Vegetables and Bald Heads (Petr. Sat. 109.10.3-4)

Aldo Setaioli

University of Perugia

At Satyrica 109.9-10 Eumolpus recites some verses poking fun at the plight of Encolpius and Giton, whose head has been shaved clean to pass them off as fugitive slaves. In the hendecasyllables of 109.10 he says that Giton's head is smoother than polished bronze or than a vegetable, referred to as tuber, which is round, grows in a vegetable garden, and is generated by water (109.10.3-4 levior aere vel rotundo / horti tubere, quod creavit unda).

The oldest and most widespread interpretation takes this tuber to be a surface mushroom, but reliable linguistical support is lacking, as tuber seems never to be used in this meaning elsewhere.

Another interpretation, proposed by Burman and recently revived by some scholars, takes the tuber to be a truffle. Though tuber is often used to indicate truffles as well as other underground growths, this explanation is not satisfactory either, because truffles cannot be grown in vegetable gardens and are anything but smooth.

In the late 1800's Collignon suggested the horti tuber to ba a gourd, and this interpretation has been later defended by Scarcia and Grazia Sommariva. Apuleius' expression cucurbita calviorem (met. 5.9) does seem to testify that the gourd was proverbially associated with bald heads, but more cogent evidence is needed – both at the logical and the linguistic level – in order to accept the identification of the tuber with the gourd.

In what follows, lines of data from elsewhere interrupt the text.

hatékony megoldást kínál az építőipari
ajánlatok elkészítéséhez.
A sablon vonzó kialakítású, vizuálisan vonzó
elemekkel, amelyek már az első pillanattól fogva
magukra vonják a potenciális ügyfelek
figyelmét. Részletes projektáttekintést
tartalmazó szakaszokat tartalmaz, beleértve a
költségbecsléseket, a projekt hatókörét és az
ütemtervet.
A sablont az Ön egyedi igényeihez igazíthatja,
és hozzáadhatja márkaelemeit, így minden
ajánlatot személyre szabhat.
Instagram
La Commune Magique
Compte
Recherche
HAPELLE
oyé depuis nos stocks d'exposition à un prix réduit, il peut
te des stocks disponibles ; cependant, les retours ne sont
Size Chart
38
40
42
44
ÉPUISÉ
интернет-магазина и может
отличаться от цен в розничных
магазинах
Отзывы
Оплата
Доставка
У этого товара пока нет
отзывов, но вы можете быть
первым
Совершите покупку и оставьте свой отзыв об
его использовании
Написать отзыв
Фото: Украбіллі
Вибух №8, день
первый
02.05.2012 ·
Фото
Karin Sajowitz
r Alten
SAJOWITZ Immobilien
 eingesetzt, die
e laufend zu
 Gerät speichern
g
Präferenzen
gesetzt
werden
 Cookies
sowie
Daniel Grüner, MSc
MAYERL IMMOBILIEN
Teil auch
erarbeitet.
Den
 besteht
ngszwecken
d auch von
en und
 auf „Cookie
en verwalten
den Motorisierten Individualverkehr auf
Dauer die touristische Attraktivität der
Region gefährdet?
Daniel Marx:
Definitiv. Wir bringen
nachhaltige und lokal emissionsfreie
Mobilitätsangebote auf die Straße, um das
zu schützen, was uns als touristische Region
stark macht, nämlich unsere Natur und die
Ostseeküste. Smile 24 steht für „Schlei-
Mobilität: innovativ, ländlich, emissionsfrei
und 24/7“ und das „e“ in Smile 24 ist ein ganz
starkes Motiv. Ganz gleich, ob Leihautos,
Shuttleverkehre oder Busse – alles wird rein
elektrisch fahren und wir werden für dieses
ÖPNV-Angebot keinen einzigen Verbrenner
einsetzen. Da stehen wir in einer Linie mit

To obtain the requested logical evidence we may compare our passage, which links the tuber to the hortus – the vegetable garden – with an astrological passage of Firmicus Maternus (math.8.29) where, among occupations associated with Aquarius and having to do with water, the hortulani – people tending a vegetable garden – are repeatedly mentioned; this again must be compared with another Petronian passage (39.12), where Aquarius is in turn associated with gourds. Thus the circle (tuber – hortus/hortulani – Aquarius – gourd) is closed and the logical equivalence of the tuber and the gourd is demonstrated.

If we recall a passage of Gargilius Martialis (med. ex oler. et pom. 6, p. 140, 6-9 Rose) where the gourd is called "curdled water" (aquam… coagulatam), we shall understand both its association with Aquarius and why Eumolpus says that the horti tuber is not simply fed, but generated by water (quod creavit unda).

On the linguistic level, the proverb quoted by Apuleius (flor. 18), ubi uber, ibi tuber, permits us to go back to its original meaning as an agricultural saying: "fruits grow where the soil is fertile", though in Apuleius it is equivalent to our "there are no roses without thorns". In the original meaning of the proverb the tuber was neither undesirable nor necessarily attached to something else. For farmers it would naturally refer to the swelling of growing crops, and gourds and pumpkins would of course be foremost from this point of view. With this the linguistic possibility that the expression horti tuber may refer to a gourd is demonstrated.

On the other hand, the gourd's association with baldness is borne out by its survival in Italian folklore and colloquial speech.